[[ Extract open ]]
Hacker News new | past | comments | ask | show | jobs | submit login
Ask HN: Anyone Using CockroachDB in Production?
121 points by sergiotapia on July 18, 2019 | hide | past | favorite | 47 comments
What do you like about it's killer features?

How interchangeable with Postgres was it?

How is performance?

Tried it before. Compatibility depends on how complicated your SQL is. There's a detailed list of supported syntax which is getting better every release but it's best for simpler OLTP scenarios. [1] Horizontal scaling and reliability are great. Security setup and certificate management is horrible, and if you don't use certificates then you also can't set passwords for any user so its all or nothing for some reason. [2]

Performance for OLTP queries with high-selectivity using primary keys/indexes is pretty good. Will not be as fast as PostgreSQL because there's consensus required to get the latest data, although it now supports timestamped queries so you can get stale data from replicas for faster reads. Complex queries can slow down or stall the server. Deletes are handled by tombstones so heavy update/delete workloads will cause increasing amounts of slowness in queries until compaction happens so it needs tuning for your workload. [3]

Treats all the servers as one giant global cluster instead of multiple sub-clusters for each regional location so there will be very high latency for writes if you're running in multiple regions. I recommend sticking to a single region with multiple zones instead, or very close regions like US east + central.

Overall its a good solid database choice for core operational data that you want safe. Skip it if you need fast low-latency key/value (use redis or scylla) or large analytical queries (use numerous data warehouse options).

1. https://www.cockroachlabs.com/docs/stable/detailed-sql-suppo...

2. https://github.com/cockroachdb/cockroach/issues/32448

3. https://github.com/cockroachdb/cockroach/issues/32522

> Anyone Using Cockroach DB in Production?

Yes, used it in 2017 for a fairly small dataset (order of GBs) and 5-7 nodes running in Kubernetes.

> What do you like about its killer features?

Easy admin and good at scaling horizontally.

> How interchangeable with Postgres was it?

Wire compatibility helps but there were many minor differences at the syntax level. I tried for the longest time possible to maintain compatibility with Postgres syntax and it was painful.

> How is performance?

Back then it was garbage, probably 10-100x slower than Postgres. This was pre-2.0, mind you, I heard that things improved noticeably since then. And most of the problems can be circumvented by not doing stupid things and optimizing your queries/data model. You might want to throw a cache in front of it anyway.

This is what I love about HN - a simple question about a somewhat rare technology and a detailed answer.

I tried running Cockroach DB a few years ago too, also on Kubernetes. It worked but today we just use Postgres. Turned out we didn’t really have the problem Cockroach DB is designed to solve. We just needed a reliable performant SQL database.

Using it in production since early 2018 as our data backbone. Other systems are feed by using CDC.

Killer features: Change data capture (to feed elk for full text search & as a event bus for microservice), follower reads, horizontal scaling, easy to manage/operate, compliance by letting user decide where should their data reside (row-level partitioning)

Before choosing crdb we made a deep investigation about the ppl involved, the activity on github, the quality of the process/PR & contributions to the go ecosystems. It’s incredible how high is the quality bar for these folks.
[[ Extract closed ]]
[[ Dataset entries open ]]
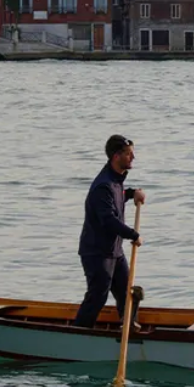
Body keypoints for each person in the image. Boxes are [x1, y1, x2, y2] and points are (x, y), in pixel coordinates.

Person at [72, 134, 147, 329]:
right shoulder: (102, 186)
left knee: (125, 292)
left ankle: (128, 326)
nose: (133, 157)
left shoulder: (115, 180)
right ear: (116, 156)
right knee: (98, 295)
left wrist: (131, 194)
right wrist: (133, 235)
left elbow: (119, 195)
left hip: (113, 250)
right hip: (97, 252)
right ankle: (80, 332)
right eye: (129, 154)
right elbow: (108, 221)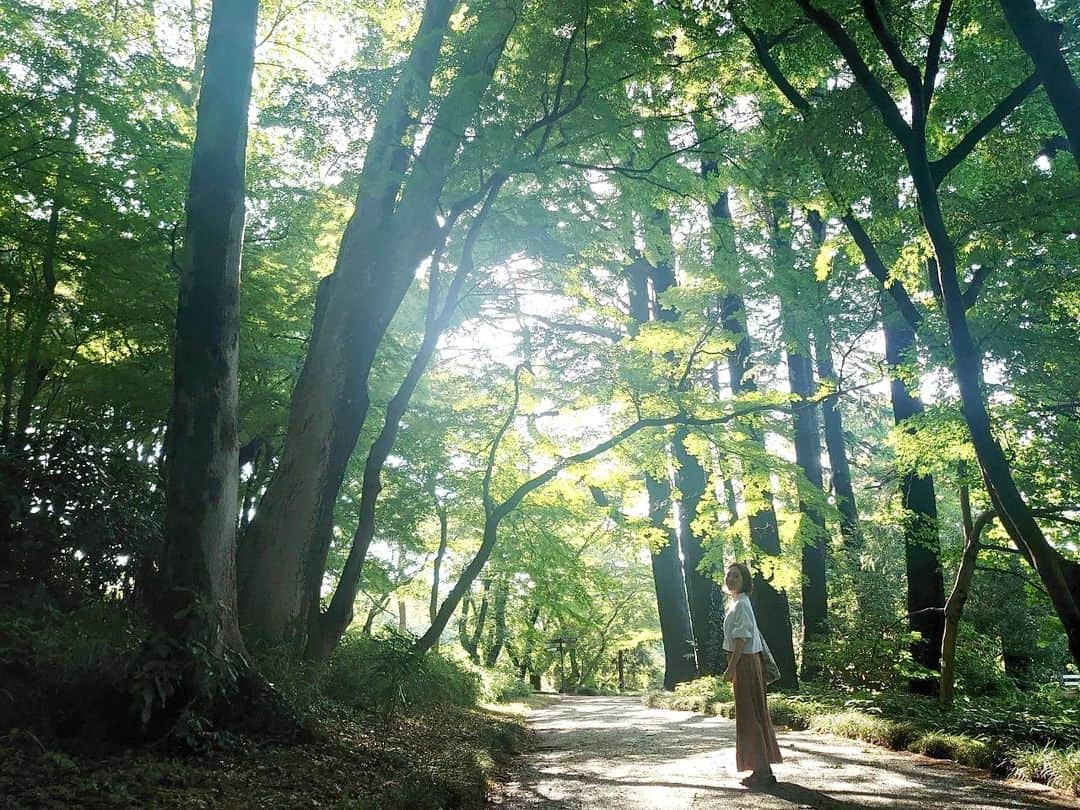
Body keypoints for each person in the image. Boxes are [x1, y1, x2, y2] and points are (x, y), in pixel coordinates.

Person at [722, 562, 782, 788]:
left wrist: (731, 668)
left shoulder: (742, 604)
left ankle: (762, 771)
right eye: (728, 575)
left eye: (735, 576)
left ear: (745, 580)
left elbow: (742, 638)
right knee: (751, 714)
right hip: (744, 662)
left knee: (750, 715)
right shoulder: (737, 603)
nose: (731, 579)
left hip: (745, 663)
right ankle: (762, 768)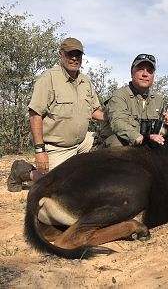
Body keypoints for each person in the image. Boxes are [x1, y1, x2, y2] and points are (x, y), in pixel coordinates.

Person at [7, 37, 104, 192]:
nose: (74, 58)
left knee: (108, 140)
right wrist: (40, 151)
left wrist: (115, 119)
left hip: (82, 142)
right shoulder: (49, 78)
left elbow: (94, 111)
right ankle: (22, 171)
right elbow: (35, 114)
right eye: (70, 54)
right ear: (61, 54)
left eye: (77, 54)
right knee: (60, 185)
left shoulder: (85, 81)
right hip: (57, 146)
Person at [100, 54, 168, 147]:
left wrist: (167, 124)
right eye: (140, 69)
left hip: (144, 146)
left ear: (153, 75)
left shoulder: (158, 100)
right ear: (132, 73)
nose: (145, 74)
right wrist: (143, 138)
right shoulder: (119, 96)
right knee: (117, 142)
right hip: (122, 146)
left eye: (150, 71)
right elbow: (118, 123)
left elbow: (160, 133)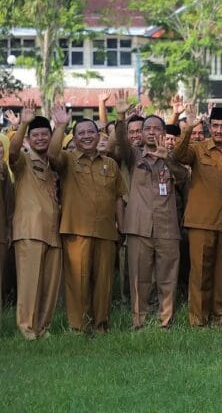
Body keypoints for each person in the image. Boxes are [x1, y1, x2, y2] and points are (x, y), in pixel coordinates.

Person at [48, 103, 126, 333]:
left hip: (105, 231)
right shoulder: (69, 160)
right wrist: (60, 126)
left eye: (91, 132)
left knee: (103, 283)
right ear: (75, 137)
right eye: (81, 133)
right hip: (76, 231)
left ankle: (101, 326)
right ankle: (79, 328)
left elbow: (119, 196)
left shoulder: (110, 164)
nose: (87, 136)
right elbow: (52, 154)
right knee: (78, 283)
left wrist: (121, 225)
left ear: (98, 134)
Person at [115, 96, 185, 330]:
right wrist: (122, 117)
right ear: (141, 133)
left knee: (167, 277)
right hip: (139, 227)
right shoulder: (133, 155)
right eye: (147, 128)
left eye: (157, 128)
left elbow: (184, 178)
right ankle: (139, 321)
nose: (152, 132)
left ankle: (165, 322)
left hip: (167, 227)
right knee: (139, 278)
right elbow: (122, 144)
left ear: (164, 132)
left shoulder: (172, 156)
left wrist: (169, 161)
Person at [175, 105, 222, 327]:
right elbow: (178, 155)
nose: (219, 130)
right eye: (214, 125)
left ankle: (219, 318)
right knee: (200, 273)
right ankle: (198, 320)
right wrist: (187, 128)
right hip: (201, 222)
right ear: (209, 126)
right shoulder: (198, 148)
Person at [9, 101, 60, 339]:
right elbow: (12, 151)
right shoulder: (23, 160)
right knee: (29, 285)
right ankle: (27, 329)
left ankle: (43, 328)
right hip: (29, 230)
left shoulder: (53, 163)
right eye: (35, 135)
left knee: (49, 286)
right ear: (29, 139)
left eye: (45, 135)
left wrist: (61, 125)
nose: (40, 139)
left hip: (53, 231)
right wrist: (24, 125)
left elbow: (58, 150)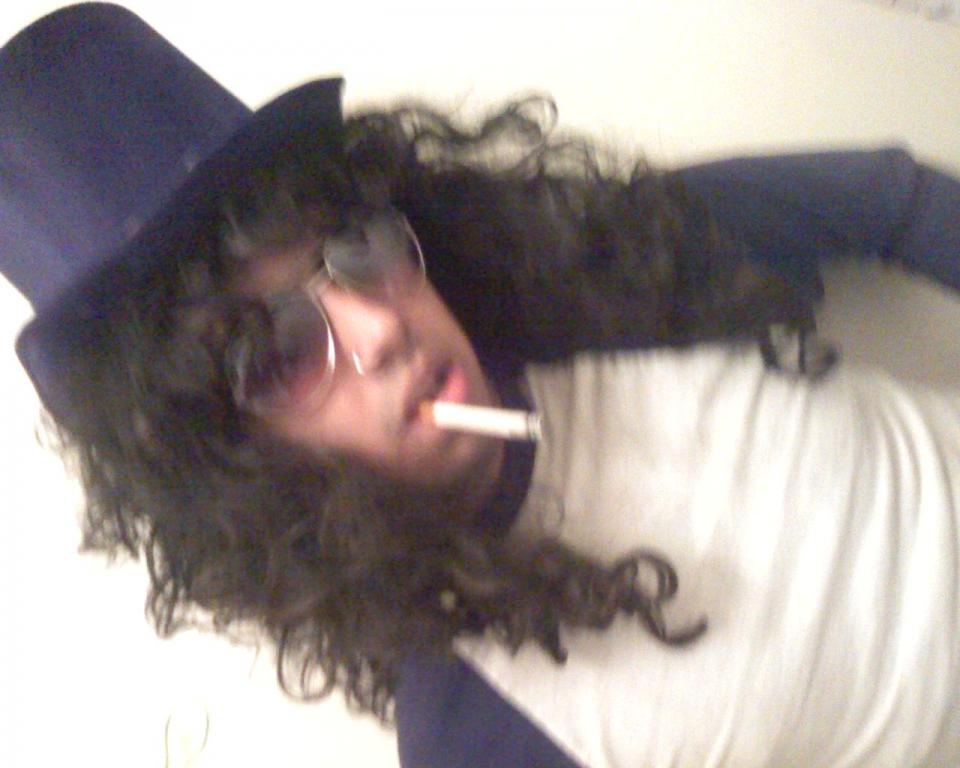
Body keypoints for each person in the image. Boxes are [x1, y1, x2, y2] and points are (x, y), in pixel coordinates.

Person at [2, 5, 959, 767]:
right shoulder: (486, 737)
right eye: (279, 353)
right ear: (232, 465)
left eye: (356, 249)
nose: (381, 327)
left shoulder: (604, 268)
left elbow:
[[ Dataset entries closed ]]
What is being asked -> Translate this sentence from the CockroachDB thread into French: "Horizontal scaling and reliability are great." The rows play no part in the work here.

Task answer -> La mise à l'échelle horizontale et la fiabilité sont excellentes.